David Gray, also a law professor at the University of Maryland, raises questions about government access. "There is really no firewall now between private third-party access and government access," Gray tells Newsweek. "So, if parents attach these devices to their children, and a third party has access to information for the device, then the government can get that information simply by asking - there is no need for a warrant."

For Buzzard, government access through GPS technology is an ongoing concern, but it has been overshadowed by the immediate concern of things like her daughter's new ability to open gates installed for her safety, inside and outside. The doors to their house beep when opened, and the family has added door locks Caroline can't reach.

But her parents can't watch her 24/7. Last summer, Caroline was on medication, which triggered obsessive-compulsive behavior, causing her to play with containers for three to four hours at a time. She became violent if her parents took a container away, biting her nails until they bled. They decided to take her off the medication, and on her first day off meds, Caroline wandered outside. Thinking her daughter was downstairs with her dad, Buzzard heard the door beep and assumed it was her husband taking out the trash. He came upstairs three minutes later.

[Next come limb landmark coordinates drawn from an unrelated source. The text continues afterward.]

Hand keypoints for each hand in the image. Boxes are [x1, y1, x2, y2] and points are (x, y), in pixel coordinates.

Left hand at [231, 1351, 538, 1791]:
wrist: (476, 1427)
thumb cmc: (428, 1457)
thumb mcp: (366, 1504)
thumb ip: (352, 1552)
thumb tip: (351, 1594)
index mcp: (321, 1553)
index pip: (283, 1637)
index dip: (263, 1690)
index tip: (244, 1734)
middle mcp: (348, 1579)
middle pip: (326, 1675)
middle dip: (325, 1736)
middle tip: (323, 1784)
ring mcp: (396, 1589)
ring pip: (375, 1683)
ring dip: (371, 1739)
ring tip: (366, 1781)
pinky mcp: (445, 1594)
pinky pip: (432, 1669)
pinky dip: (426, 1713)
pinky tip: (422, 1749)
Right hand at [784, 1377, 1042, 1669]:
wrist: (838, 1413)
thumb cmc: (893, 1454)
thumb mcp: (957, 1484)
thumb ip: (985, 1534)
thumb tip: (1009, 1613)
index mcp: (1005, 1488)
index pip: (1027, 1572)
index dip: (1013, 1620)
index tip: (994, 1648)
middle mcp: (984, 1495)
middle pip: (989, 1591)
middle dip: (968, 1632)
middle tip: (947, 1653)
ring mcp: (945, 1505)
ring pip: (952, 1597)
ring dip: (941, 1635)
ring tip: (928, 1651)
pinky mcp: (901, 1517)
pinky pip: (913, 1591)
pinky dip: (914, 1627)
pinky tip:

"Just checking to make sure Caroline is with you," he said.

They bolted outside, and found her quickly, by their neighbor's outdoor pool. "If Caroline was bigger and could move faster, I wouldn't have even known where to begin to look," Buzzard says.

A study published in Pediatrics showed that nearly half of autistic children have a tendency to wander, and many of them end up in hazardous situations, gravitating toward bodies of water or into traffic.

While working at the ACLU as a field organizer and in media communications, Buzzard opposed the reauthorization of the Patriot Act - which allows wiretaps and government search of business records - the Foreign Intelligence Surveillance Act - which allows the government to survey international phone calls and emails - and the REAL ID Act- which sets national standards for identification cards. She was relieved when her children's Northside Independent School District dropped its plans to track students after national outcry sparked protests online and locally as well as a lawsuit from a student who for religious reasons refused to wear the tracker.

Buzzard believes this issue is different. "We need to protect our daughter," she says. "Is it better to do it without the government? Yes. I don't want to take away the rights of a person with a disability. But for me, it was an easy decision."